# R5's eyepiece ridge works with weathercovers



## H. Jones (Aug 13, 2020)

Hey y'all. Have been messing with this and noticed it since the beginning.



At first I thought it was a flap to help make the eyepiece more flexible against your eye, but it's actually a rigid edge to the eyepiece. So then, my immediate thought was to test it with my weathercovers.

Turns out, the Think Tank Photo Hydrophobia weathercovers work great with this ridge, the rubber seal fits right into it and holds really well. So far it hasn't given me any problems in bad weather, and it works great overall. The ridge holds the rubber material far enough away on the bottom to prevent the rubber from going over the eyepiece sensor, so that hasn't been an issue. There's a little bit of flex on the bottom with this old beat-up 70-200 cover, but it was less bad on a newer one that had tighter rubber. With that flex, if you're in a downpour a slight bit of water may leak through, but then you can always use the plastic flap from the hydrophobia over the viewfinder and still see the EVF perfectly fine.

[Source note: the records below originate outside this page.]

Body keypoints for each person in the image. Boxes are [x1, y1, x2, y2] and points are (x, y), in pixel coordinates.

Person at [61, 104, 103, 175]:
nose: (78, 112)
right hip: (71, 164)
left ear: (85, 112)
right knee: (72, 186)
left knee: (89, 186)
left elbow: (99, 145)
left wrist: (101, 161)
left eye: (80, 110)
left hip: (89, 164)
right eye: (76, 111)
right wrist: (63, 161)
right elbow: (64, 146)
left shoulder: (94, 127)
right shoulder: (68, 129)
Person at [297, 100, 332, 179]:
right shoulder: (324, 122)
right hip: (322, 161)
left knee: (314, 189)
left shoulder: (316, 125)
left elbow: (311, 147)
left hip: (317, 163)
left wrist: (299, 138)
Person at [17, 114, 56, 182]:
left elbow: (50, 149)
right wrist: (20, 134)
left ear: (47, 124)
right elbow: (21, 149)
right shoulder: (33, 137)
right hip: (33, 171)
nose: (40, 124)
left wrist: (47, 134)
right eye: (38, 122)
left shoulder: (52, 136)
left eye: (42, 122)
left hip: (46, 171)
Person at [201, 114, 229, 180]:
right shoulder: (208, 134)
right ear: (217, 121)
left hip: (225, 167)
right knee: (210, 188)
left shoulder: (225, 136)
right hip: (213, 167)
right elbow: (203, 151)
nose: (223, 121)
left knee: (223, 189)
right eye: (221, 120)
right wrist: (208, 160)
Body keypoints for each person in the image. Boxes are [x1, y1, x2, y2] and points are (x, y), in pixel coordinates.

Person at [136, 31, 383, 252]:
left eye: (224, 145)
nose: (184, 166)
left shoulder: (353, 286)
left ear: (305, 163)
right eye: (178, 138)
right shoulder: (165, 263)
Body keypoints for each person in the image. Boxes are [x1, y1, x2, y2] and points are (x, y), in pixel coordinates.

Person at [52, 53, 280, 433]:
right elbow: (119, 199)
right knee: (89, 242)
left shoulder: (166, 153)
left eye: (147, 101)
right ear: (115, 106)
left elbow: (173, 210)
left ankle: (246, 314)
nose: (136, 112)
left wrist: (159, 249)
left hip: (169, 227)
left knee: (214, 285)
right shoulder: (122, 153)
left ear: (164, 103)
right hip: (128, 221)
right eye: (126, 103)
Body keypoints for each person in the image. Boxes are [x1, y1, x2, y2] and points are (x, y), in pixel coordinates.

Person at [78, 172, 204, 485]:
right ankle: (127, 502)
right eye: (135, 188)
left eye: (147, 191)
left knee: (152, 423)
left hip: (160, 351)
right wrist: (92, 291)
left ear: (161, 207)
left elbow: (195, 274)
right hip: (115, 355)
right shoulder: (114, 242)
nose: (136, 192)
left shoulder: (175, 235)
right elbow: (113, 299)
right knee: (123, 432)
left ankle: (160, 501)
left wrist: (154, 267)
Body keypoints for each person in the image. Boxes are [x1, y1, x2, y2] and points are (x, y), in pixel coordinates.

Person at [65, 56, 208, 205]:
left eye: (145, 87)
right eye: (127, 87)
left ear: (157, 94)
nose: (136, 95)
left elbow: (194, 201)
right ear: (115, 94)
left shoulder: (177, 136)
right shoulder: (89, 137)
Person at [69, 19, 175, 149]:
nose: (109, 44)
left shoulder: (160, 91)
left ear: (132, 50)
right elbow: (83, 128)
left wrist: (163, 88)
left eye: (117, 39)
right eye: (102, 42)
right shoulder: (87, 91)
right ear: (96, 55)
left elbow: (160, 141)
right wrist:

This was a big concern of mine when I found out the R5 eyepiece wasn't removable, so honestly now I feel a lot better about all that.


----------



## Jonathan Thill (Aug 25, 2020)

Nice I was thinking the ridge would be used to allow for eye cup extensions.

Thanks for posting this.


----------



## Stu_bert (Aug 26, 2020)

H. Jones said:


> Hey y'all. Have been messing with this and noticed it since the beginning.
> 
> View attachment 192111
> 
> ...


+1 thanks for sharing.


----------



## cornieleous (Aug 26, 2020)

Ramage said:


> Nice I was thinking the ridge would be used to allow for eye cup extensions.
> 
> Thanks for posting this.


I always get these. Can't wait to have something on the market. Hopefully grabs on better than the plastic on plastic of the past.


----------